Post-replicative chromatin accessibility predicts cell fate change.

It has long been hypothesized that DNA replication is important in reconfiguring the chromatin landscape during cell identity changes in development, disease, and reprogramming contexts. There is now a large body of work showing that DNA replication indeed alters chromatin structure and composition, but a function for these changes has remained elusive. Using replication-coupled ATAC-seq in differentiating embryonic stem cells and reprogramming mouse embryonic fibroblasts, we profiled replicated and unreplicated chromatin within the same cells and observed de novo chromatin opening specifically in the replicated fraction. These opening events created an accessibility landscape similar to that seen in the unreplicated fraction from later timepoints, especially in reprogramming. By parsing reprogramming fibroblasts based on proliferative history, we confirmed that reprogramming potential can be predicted by proliferation rate.
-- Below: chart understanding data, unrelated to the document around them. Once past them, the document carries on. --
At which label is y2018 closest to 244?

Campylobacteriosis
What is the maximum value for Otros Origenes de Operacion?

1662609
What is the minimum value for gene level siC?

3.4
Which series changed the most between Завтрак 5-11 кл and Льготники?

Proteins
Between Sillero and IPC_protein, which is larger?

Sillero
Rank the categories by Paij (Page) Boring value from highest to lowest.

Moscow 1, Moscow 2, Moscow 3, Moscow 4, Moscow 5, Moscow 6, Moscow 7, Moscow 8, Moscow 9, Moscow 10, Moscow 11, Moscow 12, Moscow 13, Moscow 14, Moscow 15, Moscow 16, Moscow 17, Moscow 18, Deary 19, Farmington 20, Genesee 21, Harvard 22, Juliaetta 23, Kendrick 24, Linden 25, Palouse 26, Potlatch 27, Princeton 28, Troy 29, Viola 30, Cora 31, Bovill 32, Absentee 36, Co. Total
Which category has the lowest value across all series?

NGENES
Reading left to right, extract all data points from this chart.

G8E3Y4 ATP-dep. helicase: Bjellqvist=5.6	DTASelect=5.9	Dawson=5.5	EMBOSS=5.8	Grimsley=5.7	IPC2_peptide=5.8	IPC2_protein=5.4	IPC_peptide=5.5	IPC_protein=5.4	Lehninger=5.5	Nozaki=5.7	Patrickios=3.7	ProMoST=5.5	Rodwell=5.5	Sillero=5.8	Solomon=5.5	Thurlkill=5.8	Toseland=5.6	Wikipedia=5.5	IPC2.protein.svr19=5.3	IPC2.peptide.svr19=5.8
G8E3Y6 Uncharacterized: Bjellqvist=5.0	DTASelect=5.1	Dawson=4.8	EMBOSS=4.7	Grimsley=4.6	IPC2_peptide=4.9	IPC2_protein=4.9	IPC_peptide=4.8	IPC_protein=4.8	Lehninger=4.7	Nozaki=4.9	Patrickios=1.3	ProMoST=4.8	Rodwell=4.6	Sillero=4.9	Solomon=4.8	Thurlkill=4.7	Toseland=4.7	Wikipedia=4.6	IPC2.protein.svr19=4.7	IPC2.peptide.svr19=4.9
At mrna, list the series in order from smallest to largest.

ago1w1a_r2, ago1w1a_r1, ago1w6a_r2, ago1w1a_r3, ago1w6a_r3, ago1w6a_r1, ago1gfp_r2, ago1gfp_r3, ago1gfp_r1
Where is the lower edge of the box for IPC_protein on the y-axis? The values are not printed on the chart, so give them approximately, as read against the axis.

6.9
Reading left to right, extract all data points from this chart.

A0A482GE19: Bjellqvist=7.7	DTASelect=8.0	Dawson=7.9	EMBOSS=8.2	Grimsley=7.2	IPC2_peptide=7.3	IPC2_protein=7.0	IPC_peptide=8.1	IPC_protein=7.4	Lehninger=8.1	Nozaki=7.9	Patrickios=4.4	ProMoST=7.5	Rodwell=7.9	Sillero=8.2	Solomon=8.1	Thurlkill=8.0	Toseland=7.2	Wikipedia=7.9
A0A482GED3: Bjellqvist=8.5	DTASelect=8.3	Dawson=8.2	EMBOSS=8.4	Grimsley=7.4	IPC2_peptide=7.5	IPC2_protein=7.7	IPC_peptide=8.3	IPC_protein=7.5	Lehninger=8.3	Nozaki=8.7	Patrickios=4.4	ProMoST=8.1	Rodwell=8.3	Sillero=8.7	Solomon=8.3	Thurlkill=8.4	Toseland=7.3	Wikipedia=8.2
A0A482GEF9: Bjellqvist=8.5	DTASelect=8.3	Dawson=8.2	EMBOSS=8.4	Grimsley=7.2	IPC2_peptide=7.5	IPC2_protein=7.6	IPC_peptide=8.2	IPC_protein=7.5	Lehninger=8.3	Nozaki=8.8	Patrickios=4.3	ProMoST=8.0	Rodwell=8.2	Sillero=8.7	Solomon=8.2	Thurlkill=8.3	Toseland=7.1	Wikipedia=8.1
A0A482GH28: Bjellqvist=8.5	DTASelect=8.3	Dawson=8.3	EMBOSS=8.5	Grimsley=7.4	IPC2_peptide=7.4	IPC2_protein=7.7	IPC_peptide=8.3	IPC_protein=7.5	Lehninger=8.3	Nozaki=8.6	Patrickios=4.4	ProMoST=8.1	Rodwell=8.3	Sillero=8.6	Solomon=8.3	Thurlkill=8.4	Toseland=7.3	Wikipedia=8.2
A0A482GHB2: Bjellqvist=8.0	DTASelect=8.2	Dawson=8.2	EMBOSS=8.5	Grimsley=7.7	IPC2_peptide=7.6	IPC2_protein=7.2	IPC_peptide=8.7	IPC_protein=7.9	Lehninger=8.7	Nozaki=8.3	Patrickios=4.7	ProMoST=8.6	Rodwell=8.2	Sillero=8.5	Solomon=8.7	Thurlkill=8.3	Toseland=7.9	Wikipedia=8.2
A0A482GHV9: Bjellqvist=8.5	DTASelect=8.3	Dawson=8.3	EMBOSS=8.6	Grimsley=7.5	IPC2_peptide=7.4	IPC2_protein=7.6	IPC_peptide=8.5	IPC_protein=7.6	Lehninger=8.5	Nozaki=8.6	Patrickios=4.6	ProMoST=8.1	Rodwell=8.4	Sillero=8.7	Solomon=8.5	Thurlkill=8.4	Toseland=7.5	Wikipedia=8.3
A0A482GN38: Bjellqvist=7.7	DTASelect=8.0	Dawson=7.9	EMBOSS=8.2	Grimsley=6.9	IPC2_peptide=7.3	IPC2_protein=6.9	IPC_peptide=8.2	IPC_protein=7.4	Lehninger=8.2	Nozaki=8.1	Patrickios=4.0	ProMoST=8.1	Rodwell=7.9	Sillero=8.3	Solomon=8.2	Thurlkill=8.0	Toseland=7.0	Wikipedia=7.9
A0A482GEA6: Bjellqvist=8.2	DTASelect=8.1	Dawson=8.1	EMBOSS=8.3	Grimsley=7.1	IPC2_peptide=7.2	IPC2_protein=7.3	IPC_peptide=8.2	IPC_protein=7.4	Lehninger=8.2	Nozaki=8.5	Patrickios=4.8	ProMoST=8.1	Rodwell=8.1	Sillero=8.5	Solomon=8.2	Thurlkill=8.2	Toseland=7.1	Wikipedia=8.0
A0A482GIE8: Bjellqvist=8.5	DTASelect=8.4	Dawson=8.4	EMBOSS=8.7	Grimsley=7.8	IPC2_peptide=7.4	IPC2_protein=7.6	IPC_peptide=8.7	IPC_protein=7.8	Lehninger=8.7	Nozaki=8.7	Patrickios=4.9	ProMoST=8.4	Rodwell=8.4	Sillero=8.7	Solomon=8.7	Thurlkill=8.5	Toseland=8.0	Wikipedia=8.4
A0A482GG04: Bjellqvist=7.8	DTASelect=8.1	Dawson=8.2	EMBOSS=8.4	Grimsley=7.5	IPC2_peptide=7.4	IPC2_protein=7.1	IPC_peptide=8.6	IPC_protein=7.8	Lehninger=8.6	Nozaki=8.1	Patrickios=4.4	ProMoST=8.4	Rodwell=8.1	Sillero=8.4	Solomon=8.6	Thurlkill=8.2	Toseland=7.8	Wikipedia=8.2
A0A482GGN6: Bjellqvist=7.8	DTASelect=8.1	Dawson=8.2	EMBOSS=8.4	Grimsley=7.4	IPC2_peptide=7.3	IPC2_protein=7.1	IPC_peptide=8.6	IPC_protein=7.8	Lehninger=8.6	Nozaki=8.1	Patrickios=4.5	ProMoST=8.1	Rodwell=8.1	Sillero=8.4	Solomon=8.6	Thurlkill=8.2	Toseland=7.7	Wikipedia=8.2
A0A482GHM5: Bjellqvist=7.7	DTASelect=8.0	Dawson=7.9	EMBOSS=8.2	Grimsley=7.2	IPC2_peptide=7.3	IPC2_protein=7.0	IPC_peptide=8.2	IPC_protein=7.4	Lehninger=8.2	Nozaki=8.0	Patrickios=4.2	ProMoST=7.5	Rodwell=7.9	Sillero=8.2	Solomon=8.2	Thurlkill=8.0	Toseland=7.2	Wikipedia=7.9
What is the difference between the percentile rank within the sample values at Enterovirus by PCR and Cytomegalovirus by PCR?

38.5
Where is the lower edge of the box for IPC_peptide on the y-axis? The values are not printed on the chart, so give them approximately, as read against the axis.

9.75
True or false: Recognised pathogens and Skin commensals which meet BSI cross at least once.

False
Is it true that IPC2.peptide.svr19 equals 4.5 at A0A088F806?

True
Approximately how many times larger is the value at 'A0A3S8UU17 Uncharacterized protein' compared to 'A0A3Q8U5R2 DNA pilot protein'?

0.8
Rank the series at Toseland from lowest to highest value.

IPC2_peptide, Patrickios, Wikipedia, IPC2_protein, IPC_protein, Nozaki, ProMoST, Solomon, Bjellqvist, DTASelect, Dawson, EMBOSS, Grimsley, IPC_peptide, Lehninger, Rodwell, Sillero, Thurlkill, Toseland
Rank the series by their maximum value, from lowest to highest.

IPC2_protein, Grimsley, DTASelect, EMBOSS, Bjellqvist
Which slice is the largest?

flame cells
This work bridges the gap between replication-induced structural chromatin changes and functional consequences by demonstrating that replication facilitates a “window of opportunity” that advances the chromatin landscape during cell identity change. Overall design: repli-ATAC-seq time series in differentiating mouse embryonic stem cells and reprogramming mouse fibroblasts, and ATAC-seq in reprogramming mouse fibroblasts sorted based on CellViolet proliferation staining.